About the Letter of Intent

The letter of intent lays out the parameters the City will take into consideration prior to entering into a long-term agreement to purchase Clean Energy Standard Renewable Energy Certificates (“RECs”) associated with the delivery of renewable energy into Zone J of the New York Control Area. 

The City intends to purchase a sufficient quantity of RECs to secure 100% of its energy needs from renewable resources while preserving the ability to engage in deep energy retrofits, other energy efficiency measures and the deployment of renewable distributed energy resources.

Other important considerations for the City include:

  • only pursuing RECs associated with renewable resources that are delivered into New York City and which lessen the need for the in-City fossil generation fleet; 
  • new generation and transmission resources that create or exacerbate negative impacts on environmental justice communities will not be considered by the City;
  • the degree to which the project(s) will directly contribute to local air quality improvements and provide other localized benefits must be evaluated and considered in selecting project(s);
  • to the extent the selected project(s) involve Canadian hydropower resources, the City will continue to prioritize actions that respect the rights of First Nations and their ancestral territories, and commends NYSERDA for requiring that hydropower credited under Tier 4 is additional to historical production, and for ensuring that new hydropower impoundments are ineligible under Tier 4;
  • the City plans to continue to reduce its energy usage via robust energy efficiency measures, and any contractual agreement for RECs cannot inhibit or restrict these efforts but would serve as a necessary complement to its continued robust investment in energy conservation.
  • the specific terms of the commitment would be determined as part of any contract negotiations with NYSERDA or a NYSERDA counterparty.
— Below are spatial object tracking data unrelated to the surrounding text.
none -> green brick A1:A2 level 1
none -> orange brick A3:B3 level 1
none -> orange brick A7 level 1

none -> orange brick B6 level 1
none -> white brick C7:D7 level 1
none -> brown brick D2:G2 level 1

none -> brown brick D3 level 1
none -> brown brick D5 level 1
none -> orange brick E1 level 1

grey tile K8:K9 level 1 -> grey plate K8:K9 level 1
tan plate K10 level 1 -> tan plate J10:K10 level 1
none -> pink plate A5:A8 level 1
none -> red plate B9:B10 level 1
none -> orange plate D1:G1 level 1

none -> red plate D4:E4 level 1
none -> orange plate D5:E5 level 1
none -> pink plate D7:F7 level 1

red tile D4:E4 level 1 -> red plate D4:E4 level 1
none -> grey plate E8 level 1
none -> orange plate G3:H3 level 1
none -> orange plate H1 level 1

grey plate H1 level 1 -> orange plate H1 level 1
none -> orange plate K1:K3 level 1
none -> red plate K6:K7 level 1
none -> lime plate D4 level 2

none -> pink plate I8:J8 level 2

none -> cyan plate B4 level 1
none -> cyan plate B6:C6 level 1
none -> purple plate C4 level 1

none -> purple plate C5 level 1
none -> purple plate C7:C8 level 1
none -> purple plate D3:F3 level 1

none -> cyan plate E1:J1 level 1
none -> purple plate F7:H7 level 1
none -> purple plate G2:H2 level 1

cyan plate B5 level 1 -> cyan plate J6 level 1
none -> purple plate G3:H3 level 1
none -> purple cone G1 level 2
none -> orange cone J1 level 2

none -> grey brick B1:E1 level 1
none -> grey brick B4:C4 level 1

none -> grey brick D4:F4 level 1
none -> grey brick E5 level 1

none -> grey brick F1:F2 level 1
“This is the electricity of the future, and it can't come soon enough,” said Ben Furnas, Director of the Mayor's Office of Climate and Sustainability. “With this commitment to vastly increase the supply of renewable electricity to New York City, we will clean our air, correct injustice, and race towards a future beyond fossil fuels. Thank you to NYSERDA for their partnership as we work together to build a safer, cleaner, fairer energy system for New York." 

Julie Tighe, President of the New York League of Conservation Voters, said, "We need an all-of-the-above approach to fight climate change: efficiency, transmission, clean energy, and cutting pollution in overburdened communities. This partnership will set the City on a path to meet its climate change and renewable energy goals. Reaching 100% renewable electricity of its operations by 2025 will help the City lead by example when it comes to green power while prioritizing environmental justice. We thank Mayor de Blasio and NYSERDA President Doreen Harris for implementing this important program." 

“Despite the pandemic, New York City continues to lead America towards a brighter, cleaner modern energy future,” said Donnel Baird, Founder and CEO, BlocPower. “Dramatic investments in clean infrastructure are going to preserve our city, and our planet, for future generations, while creating thousands and thousands of great jobs.” 

"Solar One applauds NYC’s clean energy leadership and investment in large-scale renewable energy initiatives that create good jobs for everyday New Yorkers right here in our backyard," said Chris Collins, Executive Director of Solar One.

“Expansion of the city’s renewable energy supply is essential to our post-pandemic economy and Canadian hydropower is a resource that will help insure New York’s future and sustain the Earth’s environment,” said Kathryn Wylde, President & CEO, Partnership for New York City.